As noted by Gerald L. Wood in his Guinness Book of Pet Records (1984), one such specimen was owned by Val Chapman from New Mexico, USA, and was exhibited as a bona fide cabbit in July 1977 at Los Angeles. Another specimen, reported in the 1950s from Ermelo in the Transvaal, South Africa, attracted the attention of British zoologist Dr Maurice Burton. He learnt via Prof. J.W. Groenewald of Pretoria University's Veterinary Dietetics Department that it was in reality a crossbreed between a Manx cat and a Siamese cat. It had been born in Arcadia, Pretoria, at the home of H.E. le Tendresse of the American Legation, but had later been sent to a Mr D. Patterson at Ermelo. Like the 'rumpy riser' variety of Manx cat, this cabbit sported only a very short stump for a tail.

Some 'cabbits' result from Manx cat x Siamese cat matings – painting by W. Luker, 1903 (public domain)

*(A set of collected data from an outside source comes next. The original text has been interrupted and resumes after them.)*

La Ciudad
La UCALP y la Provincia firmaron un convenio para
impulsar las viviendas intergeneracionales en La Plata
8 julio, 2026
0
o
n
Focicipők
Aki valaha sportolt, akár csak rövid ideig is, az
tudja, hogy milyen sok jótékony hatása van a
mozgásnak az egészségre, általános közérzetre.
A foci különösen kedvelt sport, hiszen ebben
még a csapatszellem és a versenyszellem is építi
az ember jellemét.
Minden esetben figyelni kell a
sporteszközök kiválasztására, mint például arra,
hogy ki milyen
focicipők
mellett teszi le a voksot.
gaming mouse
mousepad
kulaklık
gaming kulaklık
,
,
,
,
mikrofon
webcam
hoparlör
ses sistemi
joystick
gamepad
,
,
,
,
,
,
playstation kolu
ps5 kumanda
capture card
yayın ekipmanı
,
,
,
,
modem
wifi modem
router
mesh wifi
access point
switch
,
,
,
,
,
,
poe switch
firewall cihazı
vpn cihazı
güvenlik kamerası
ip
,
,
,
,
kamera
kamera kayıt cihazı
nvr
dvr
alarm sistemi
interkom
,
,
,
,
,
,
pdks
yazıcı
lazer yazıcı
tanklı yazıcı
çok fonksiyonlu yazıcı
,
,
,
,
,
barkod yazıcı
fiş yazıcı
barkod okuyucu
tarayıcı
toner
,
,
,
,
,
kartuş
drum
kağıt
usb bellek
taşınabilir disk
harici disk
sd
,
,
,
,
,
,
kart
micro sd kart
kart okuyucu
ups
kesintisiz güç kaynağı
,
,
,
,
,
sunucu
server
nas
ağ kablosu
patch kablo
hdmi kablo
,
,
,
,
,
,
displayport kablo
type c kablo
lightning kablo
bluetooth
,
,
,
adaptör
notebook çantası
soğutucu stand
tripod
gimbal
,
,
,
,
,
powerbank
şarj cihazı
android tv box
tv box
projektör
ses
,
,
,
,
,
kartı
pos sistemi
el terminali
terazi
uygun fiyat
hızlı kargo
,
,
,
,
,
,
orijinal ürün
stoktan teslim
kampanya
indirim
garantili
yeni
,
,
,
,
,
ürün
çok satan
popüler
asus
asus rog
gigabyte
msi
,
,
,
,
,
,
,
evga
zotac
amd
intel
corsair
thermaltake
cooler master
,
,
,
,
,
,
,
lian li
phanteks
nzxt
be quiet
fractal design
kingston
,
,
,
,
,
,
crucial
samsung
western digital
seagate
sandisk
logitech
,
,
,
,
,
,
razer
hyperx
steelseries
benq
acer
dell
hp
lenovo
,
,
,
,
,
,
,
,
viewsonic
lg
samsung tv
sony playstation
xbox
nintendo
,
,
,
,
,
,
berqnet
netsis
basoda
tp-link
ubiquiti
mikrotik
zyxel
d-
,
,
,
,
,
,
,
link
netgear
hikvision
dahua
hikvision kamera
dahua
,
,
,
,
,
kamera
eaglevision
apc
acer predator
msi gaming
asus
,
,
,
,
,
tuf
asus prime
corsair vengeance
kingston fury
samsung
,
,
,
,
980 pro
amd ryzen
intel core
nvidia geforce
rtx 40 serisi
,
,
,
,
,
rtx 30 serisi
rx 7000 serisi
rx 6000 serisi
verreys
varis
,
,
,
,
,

Unfortunately for science (and common sense), back in the mid-1800s the Manx cat's exceedingly superficial external similarity to a rabbit was nonetheless more than sufficient to inspire a writer called Joseph Train, from Castle Douglas in Galloway, Scotland, to claim in his book An Historical and Statistical Account of the Isle of Man (1845) that Manx cats were truly the products of matings between female cats and buck rabbits. He even included in his book a somewhat grotesque engraving of a Manx cat suitably distorted to correspond to the likely appearance of an offspring from this most unlikely of cross-pairings. And so it was that from an erroneous, misleading illustration and Train's accompanying account, the incongruous myth of the cabbit bounded into existence.

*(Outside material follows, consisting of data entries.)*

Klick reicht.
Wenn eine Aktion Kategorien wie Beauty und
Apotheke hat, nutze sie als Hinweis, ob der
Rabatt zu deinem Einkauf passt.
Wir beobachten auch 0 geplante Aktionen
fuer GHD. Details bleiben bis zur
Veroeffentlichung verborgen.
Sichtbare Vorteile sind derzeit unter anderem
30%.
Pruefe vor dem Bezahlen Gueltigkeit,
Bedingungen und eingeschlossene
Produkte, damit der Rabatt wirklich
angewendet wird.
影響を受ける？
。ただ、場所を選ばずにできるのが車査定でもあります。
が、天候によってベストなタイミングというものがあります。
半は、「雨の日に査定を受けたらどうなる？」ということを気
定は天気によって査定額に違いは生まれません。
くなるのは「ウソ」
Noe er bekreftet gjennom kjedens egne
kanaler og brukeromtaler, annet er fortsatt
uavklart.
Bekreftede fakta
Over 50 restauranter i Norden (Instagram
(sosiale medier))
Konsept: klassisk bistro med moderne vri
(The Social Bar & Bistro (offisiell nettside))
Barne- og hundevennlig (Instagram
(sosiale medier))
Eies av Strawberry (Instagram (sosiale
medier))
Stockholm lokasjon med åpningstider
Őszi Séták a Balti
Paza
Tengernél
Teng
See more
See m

Yet even on an island distinguished by its emblematic three-legged men, its true-life four-horned goats (the brown-woolled Manx Loghtan), and its world-famous tailless cats, the reality of cabbits is most definitely beyond conception - in every sense!

Total trivia time: Way back in 1993, the very first pub quiz team that I was a member of was called the Manx Cats, because we were all bikers and one of the most famous motorbike races, the TT (Tourist Trophy), takes place annually on the Isle of Man. As a memento of our quiz team, I purchased the following Manx cat ornaments, which I still own today:

My two Manx cats ornaments commemorating my years as a Manx Cat quizzer (© Dr Karl Shuker)

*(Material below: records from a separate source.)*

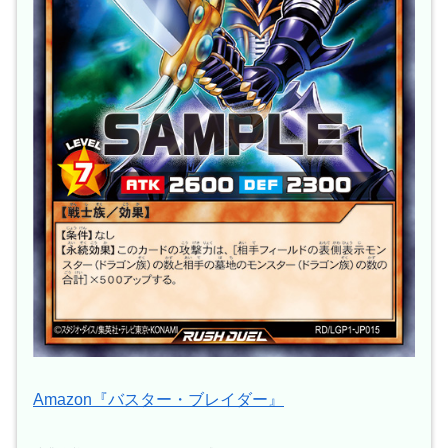
Amazon『バスター・ブレイダー』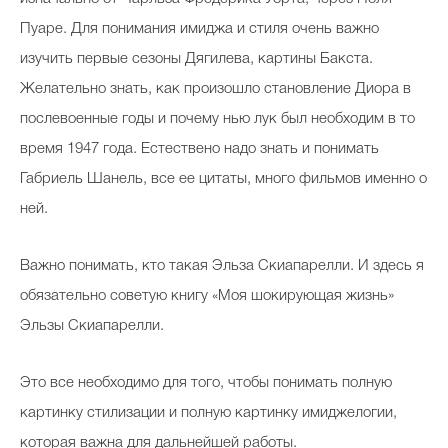
Пуаре. Для понимания имиджа и стиля очень важно
изучить первые сезоны Дягилева, картины Бакста.
Желательно знать, как произошло становление Диора в
послевоенные годы и почему нью лук был необходим в то
время 1947 года. Естествено надо знать и понимать
Габриель Шанель, все ее цитаты, много фильмов именно о
ней.
Важно понимать, кто такая Эльза Скиапарелли. И здесь я
обязательно советую книгу «Моя шокирующая жизнь»
Эльзы Скиапарелли.
Это все необходимо для того, чтобы понимать полную
картинку стилизации и полную картинку имиджелогии,
которая важна для дальнейшей работы.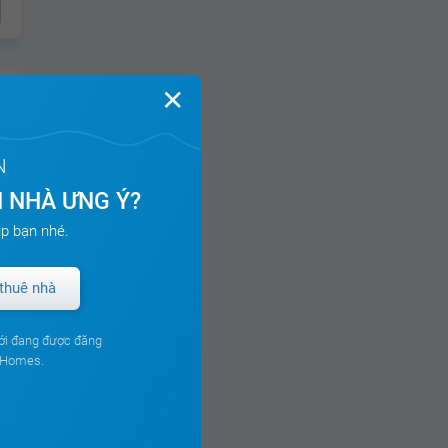
✕
N
 NHÀ ƯNG Ý?
p bạn nhé.
ch
thuê nhà
ới đang được đăng
ouHomes.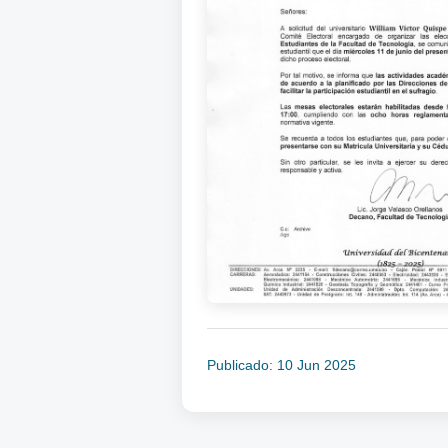
Publicado: 10 Jun 2025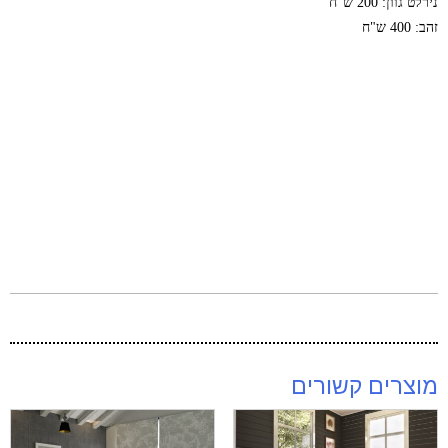
נירלט גוון: 200 ש"ח
זהב: 400 ש"ח
מוצרים קשורים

My sincere thanks to Lori Adams Nash for very kindly permitting me to include her photograph of her beautiful Manx cat Luna in the chapter of my book Cats of Magic, Mythology, and Mystery from which this present ShukerNature blog article of mine is adapted.

Early photograph of a Manx cat (public domain)


  1. Interesting. I trapped a feral cat (doing my bit for the environment) a few years ago. It would have been a "stumpy" by this classification. Tail-less feral cats are uncommon but not unknown. The one I got had long legs and was tall at the back. The build was unlike the "normal" feral so I guess it maybe had Manx genes. I got reasonable images of it on a trail cam some months before I trapped it. The long legged build is obvious. Other detail: it was a male, grey tabby colour, 540mm head and body length, and weighed 5 kg. Front paws were 42mm wide, rear 37mm. It was quite a hefty beast! (Photos available if you are interested in the build.)

  2. I have a probably 10 day old Manx kitten that I am bottle feeding- I would love to learn more about this breed!

  3. I recently had a young manx Male kitten enter my bamboo room on my farm in Puerto Rico. He's not fully tame but my other cats and pit / collie don't seem too mind......

    Think I got adopted this time round lol.